Clemm: Nach den Erfahrungen der Täterarbeit funktioniert diese über Druck,. Nur dann setzen sie sich wirklich mit ihren Taten auseinander. Bitter ist, dass vielen Stellen, die mit gewaltbereiten Männern zu tun haben, bewusst ist, dass Täterarbeit gut funktioniert – nur fehlt das Geld. Das erlebe ich auch in den Berliner Gerichten immer wieder, wenn ich Täterarbeit fordere. Dann sagen die Richter*innen: Ja, das wäre gut, aber da finden wir keinen Platz.

taz : Die Zahlen von Partnerschaftsgewalt sind zuletzt gestiegen. Wie erklären Sie sich das: Gibt es mehr Fälle oder wird heute schneller angezeigt?

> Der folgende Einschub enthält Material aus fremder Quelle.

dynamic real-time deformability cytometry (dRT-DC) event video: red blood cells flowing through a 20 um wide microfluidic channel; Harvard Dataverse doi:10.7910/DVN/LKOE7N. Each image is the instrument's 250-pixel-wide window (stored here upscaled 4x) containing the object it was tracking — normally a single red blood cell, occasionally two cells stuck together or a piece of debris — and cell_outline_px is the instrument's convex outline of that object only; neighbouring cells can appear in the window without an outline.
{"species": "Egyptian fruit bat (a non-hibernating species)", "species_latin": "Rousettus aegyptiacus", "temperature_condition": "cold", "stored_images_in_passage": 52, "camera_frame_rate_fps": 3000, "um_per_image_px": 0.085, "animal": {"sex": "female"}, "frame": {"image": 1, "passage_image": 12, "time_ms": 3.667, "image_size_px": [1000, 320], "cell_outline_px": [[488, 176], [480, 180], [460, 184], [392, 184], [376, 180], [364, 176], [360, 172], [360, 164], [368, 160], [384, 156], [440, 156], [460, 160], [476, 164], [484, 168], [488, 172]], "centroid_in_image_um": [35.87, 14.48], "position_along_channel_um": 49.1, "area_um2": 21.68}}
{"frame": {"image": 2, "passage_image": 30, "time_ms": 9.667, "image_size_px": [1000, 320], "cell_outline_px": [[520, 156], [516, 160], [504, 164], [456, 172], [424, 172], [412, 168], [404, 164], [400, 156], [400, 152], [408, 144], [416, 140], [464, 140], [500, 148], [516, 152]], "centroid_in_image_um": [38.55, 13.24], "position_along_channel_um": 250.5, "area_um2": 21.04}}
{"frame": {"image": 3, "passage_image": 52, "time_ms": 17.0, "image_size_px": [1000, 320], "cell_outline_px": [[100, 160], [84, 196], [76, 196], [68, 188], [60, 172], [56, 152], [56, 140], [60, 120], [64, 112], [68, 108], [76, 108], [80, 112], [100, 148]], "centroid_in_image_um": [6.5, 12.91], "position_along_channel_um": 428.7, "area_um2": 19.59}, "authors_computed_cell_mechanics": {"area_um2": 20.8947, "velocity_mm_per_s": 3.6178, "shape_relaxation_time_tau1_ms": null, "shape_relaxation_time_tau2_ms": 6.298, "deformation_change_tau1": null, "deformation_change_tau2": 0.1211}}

Clemm: Das ist schwer zu sagen, die letzte umfassende Dunkelfeldstudie zu dem Thema ist 20 Jahre alt. Aber ich habe in meinen Beratungen zunehmend mit betroffenen Frauen zu tun, die keine Anzeige erstatten. Ich gehe also davon aus, dass es tatsächlich mehr Fälle werden. Eine Begründung wird als feministisches Paradox beschrieben: Je mehr feministische Errungenschaften es gibt, desto mehr steigt die patriarchale Gewalt. Ich glaube dazu kommt,die krisenhafte Situation, in der wir leben – Klimakrise, Kriege, zunehmende Armut – Männer motiviert das, diejenigen zu misshandeln und erniedrigen, die in der Hierarchie unter ihnen stehen. Also ihre Partnerinnen oder Ex-Partnerinnen. Und sie sehen ja, dass dieses Verhalten zunehmend akzeptiert wird. In den USA ist gerade ein Mann wieder zum Präsidenten gewählt worden, dem 34 Frauen sexuelle Übergriffe vorwerfen. Der globale Rechtsextremismus feiert ein tradiertes, wehrhaftes Männerbild. Religiöser Fanatismus, egal ob evangelikaler oder islamistischer, zelebriert die Unterdrückung der Frau. Es wundert mich also nicht, dass patriarchale Gewalt zunimmt.

taz : Gleichzeitig gibt es seit 7 Jahren die #metoo-Debatte. Femizide werden also solche benannt und medial berichtet. Reicht das nicht als Gegengewicht?

Clemm: All das ist ein guter Anfang, aber es reicht nicht. 360 Frauen wurden im vergangenen Jahr Opfer von Femiziden in Deutschland, das ist eine Zahl, die ihresgleichen sucht. Dafür passiert politisch noch viel zu wenig.

taz : Die Ampel-Regierung hatte im Koalitionsvertrag das „Jahrzehnt der Gleichberechtigung“ ausgerufen. Sie wollte eine stabilere Finanzierung von Frauenhäusern, Frauen und Kinder außerdem besser vor häuslicher Gewalt schützen. Jetzt ist die Regierung kaputt. Was bleibt von ihren Gewaltschutzvorhaben?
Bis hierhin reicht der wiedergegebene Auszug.